• [INPUT RECORDS]:
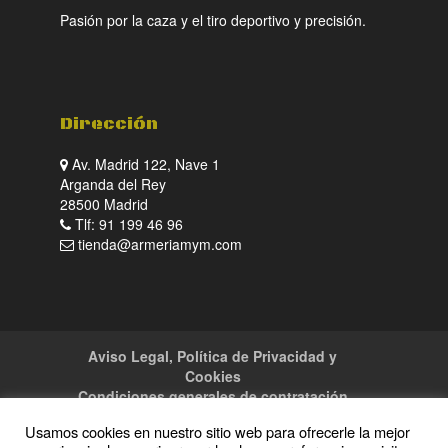
Pasión por la caza y el tiro deportivo y precisión.
Dirección
Av. Madrid 122, Nave 1
Arganda del Rey
28500 Madrid
Tlf: 91 199 46 96
tienda@armeriamym.com
Aviso Legal, Política de Privacidad y
Cookies
Condiciones generales de contratación
Tienda
Servicios
Sitemap
Contacto
Usamos cookies en nuestro sitio web para ofrecerle la mejor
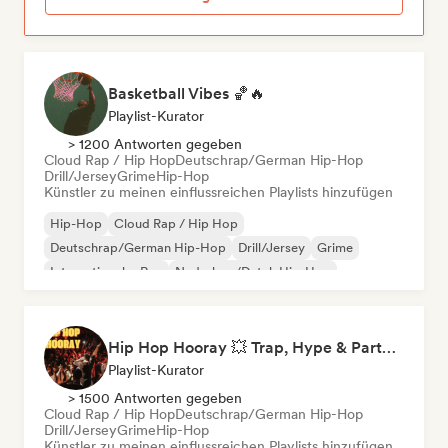
Basketball Vibes 🏀🔥
Playlist-Kurator
> 1200 Antworten gegeben
Cloud Rap / Hip Hop
Deutschrap/German Hip-Hop
Drill/Jersey
Grime
Hip-Hop
Künstler zu meinen einflussreichen Playlists hinzufügen
Hip-Hop
Cloud Rap / Hip Hop
Deutschrap/German Hip-Hop
Drill/Jersey
Grime
Internationaler Rap
Nederhop/Dutch Hip-Hop
Rap auf Englisch
Hip Hop Hooray 💥 Trap, Hype & Party Rap Bangers
Playlist-Kurator
> 1500 Antworten gegeben
Cloud Rap / Hip Hop
Deutschrap/German Hip-Hop
Drill/Jersey
Grime
Hip-Hop
Künstler zu meinen einflussreichen Playlists hinzufügen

• [THE PROBLEM]: Copy out every line of the material above precisely, omitting the pictures.

• [FINAL ANSWER]:
Pasión por la caza y el tiro deportivo y precisión.
Dirección
Av. Madrid 122, Nave 1
Arganda del Rey
28500 Madrid
Tlf: 91 199 46 96
tienda@armeriamym.com
Aviso Legal, Política de Privacidad y
Cookies
Condiciones generales de contratación
Tienda
Servicios
Sitemap
Contacto
Usamos cookies en nuestro sitio web para ofrecerle la mejor
Basketball Vibes 🏀🔥
Playlist-Kurator
> 1200 Antworten gegeben
Cloud Rap / Hip Hop
Deutschrap/German Hip-Hop
Drill/Jersey
Grime
Hip-Hop
Künstler zu meinen einflussreichen Playlists hinzufügen
Hip-Hop
Cloud Rap / Hip Hop
Deutschrap/German Hip-Hop
Drill/Jersey
Grime
Internationaler Rap
Nederhop/Dutch Hip-Hop
Rap auf Englisch
Hip Hop Hooray 💥 Trap, Hype & Party Rap Bangers
Playlist-Kurator
> 1500 Antworten gegeben
Cloud Rap / Hip Hop
Deutschrap/German Hip-Hop
Drill/Jersey
Grime
Hip-Hop
Künstler zu meinen einflussreichen Playlists hinzufügen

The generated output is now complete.